** Listed records follows **

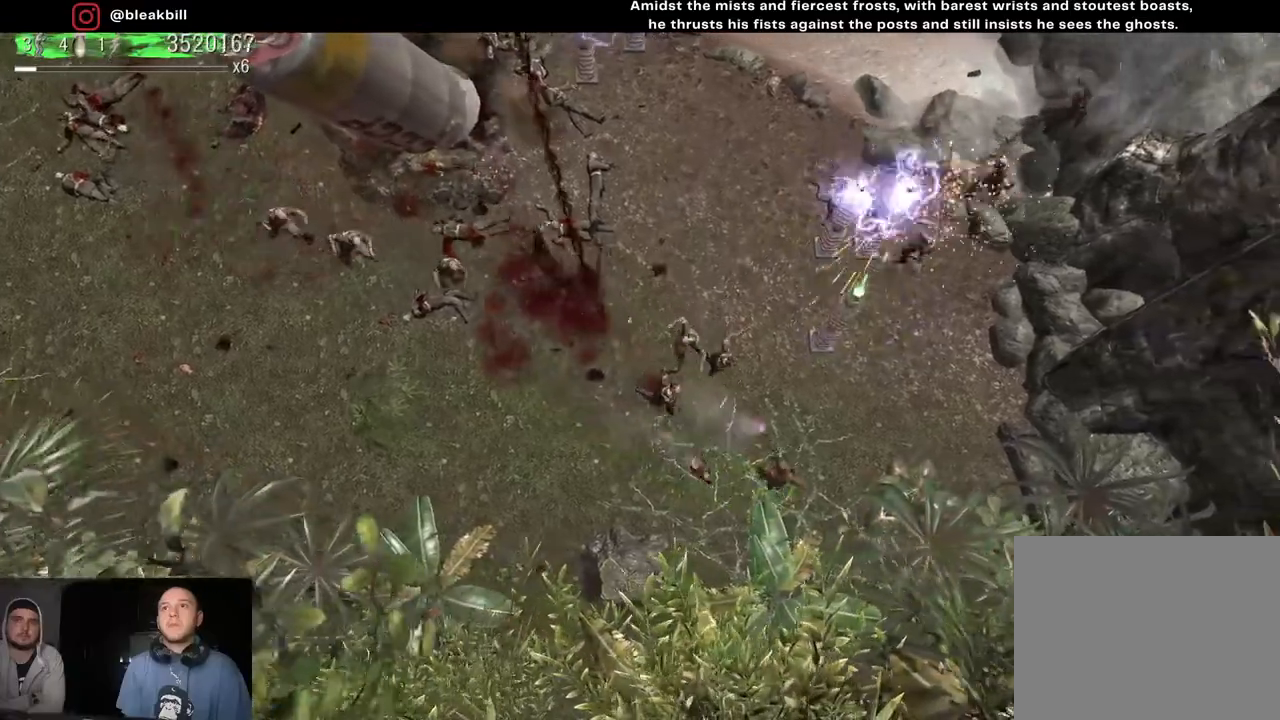
{"buttons": [], "left_stick": "center", "right_stick": "up-left", "events": [[483, "left_stick", "center"]]}
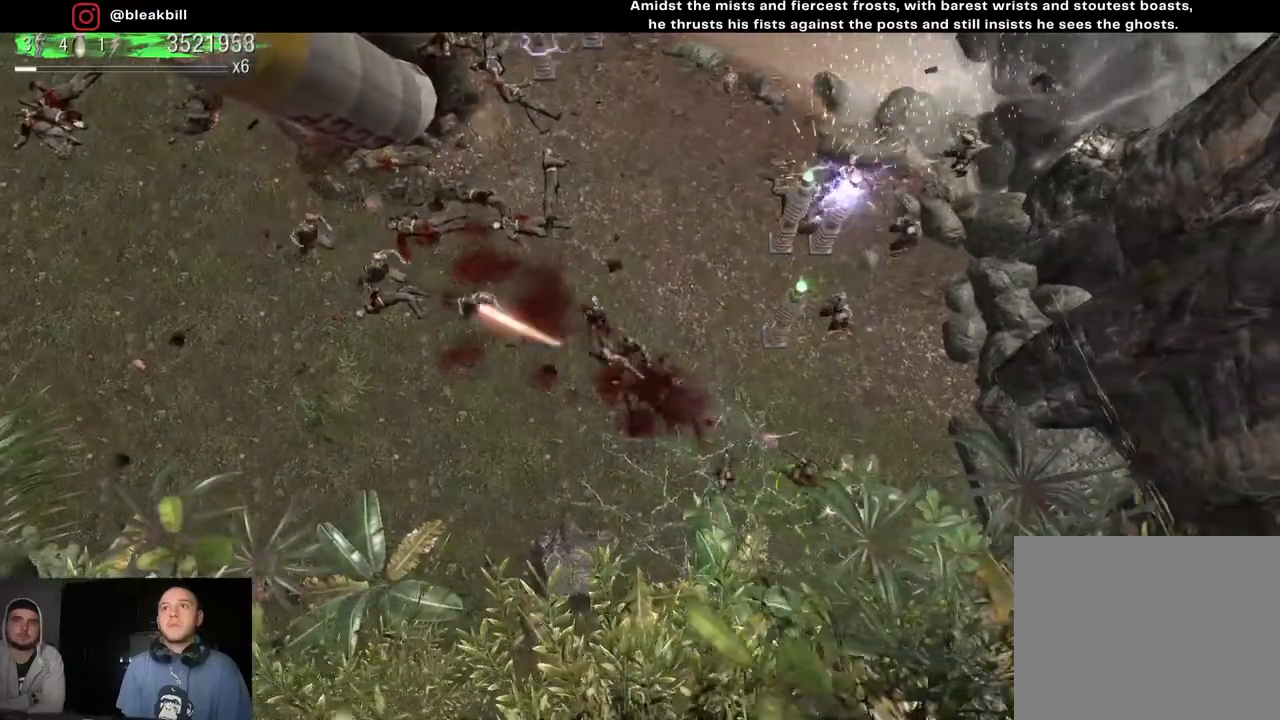
{"buttons": [], "left_stick": "left", "right_stick": "up-left", "events": [[33, "left_stick", "left"]]}
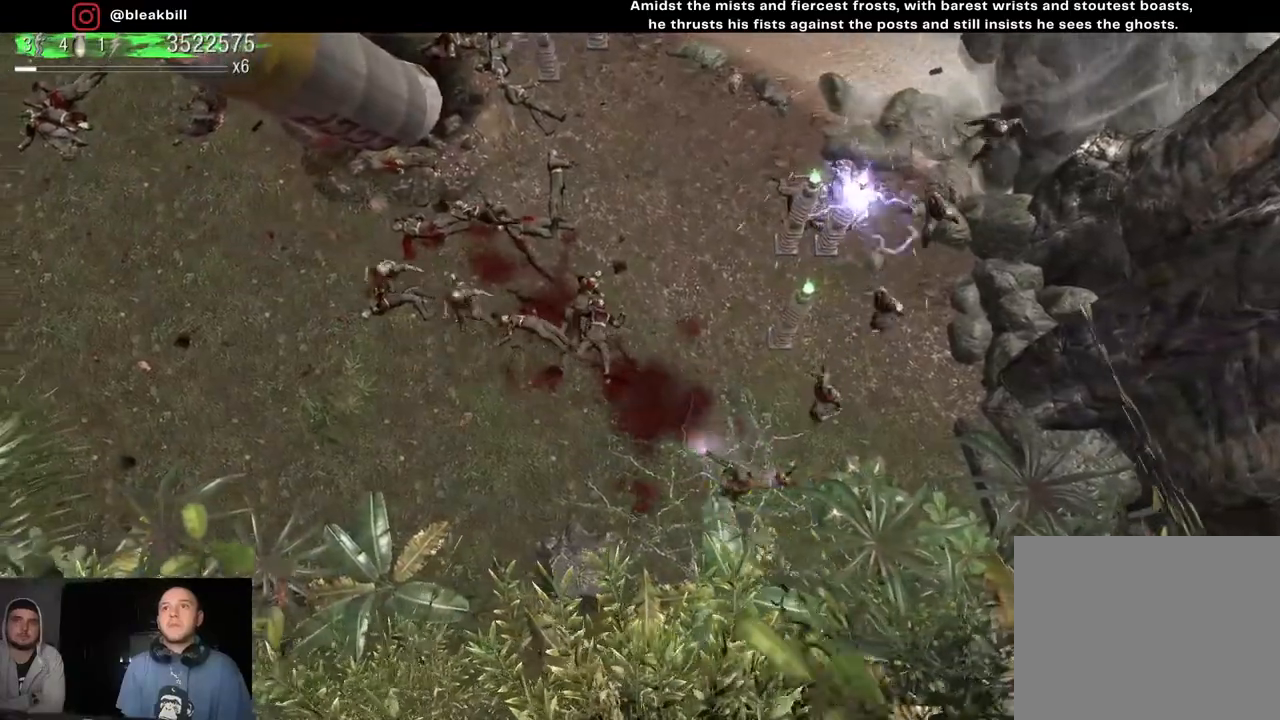
{"buttons": [], "left_stick": "left", "right_stick": "up-left", "events": []}
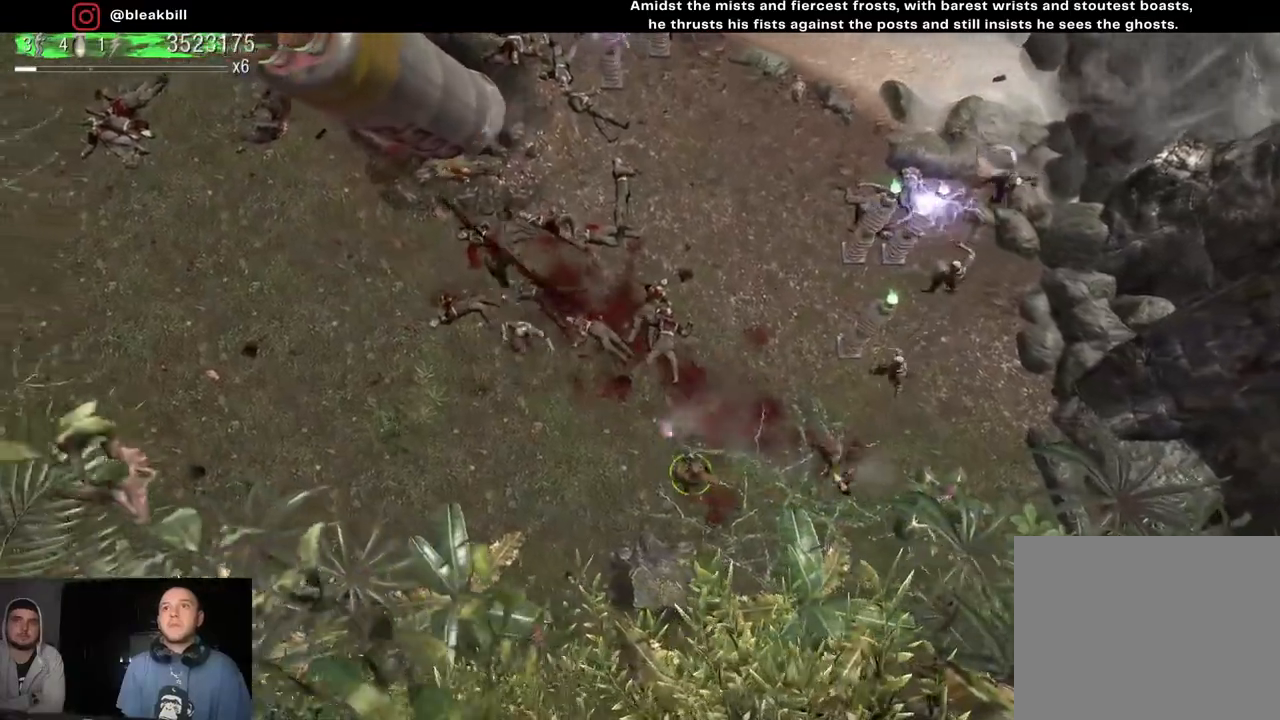
{"buttons": [], "left_stick": "up-left", "right_stick": "up-right", "events": [[350, "left_stick", "up-left"], [450, "right_stick", "up-right"]]}
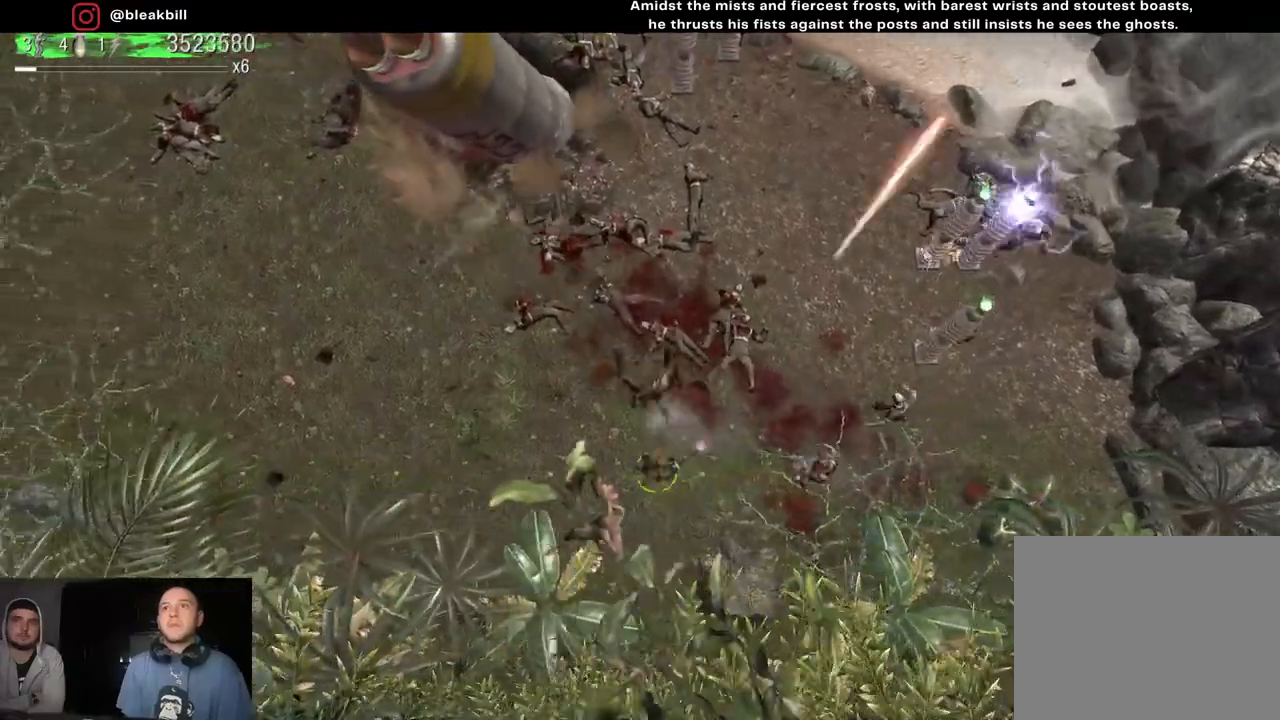
{"buttons": [], "left_stick": "up-left", "right_stick": "right", "events": [[33, "right_stick", "right"]]}
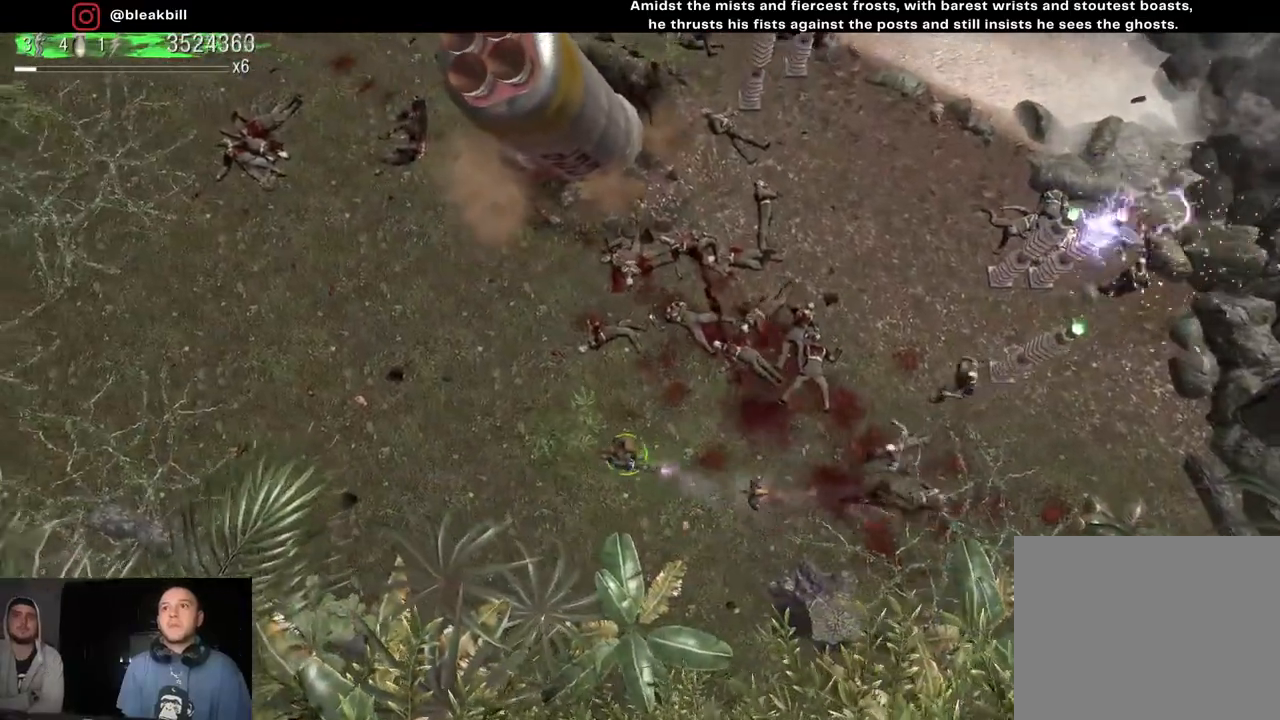
{"buttons": [], "left_stick": "up-left", "right_stick": "right", "events": []}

** End of Listed records **

▸ **Your instructions**:
Exactly as they appear above, give the records again, without their pictures.

▸ **Solution to this problem**:
{"buttons": [], "left_stick": "center", "right_stick": "up-left", "events": [[483, "left_stick", "center"]]}
{"buttons": [], "left_stick": "left", "right_stick": "up-left", "events": [[33, "left_stick", "left"]]}
{"buttons": [], "left_stick": "left", "right_stick": "up-left", "events": []}
{"buttons": [], "left_stick": "up-left", "right_stick": "up-right", "events": [[350, "left_stick", "up-left"], [450, "right_stick", "up-right"]]}
{"buttons": [], "left_stick": "up-left", "right_stick": "right", "events": [[33, "right_stick", "right"]]}
{"buttons": [], "left_stick": "up-left", "right_stick": "right", "events": []}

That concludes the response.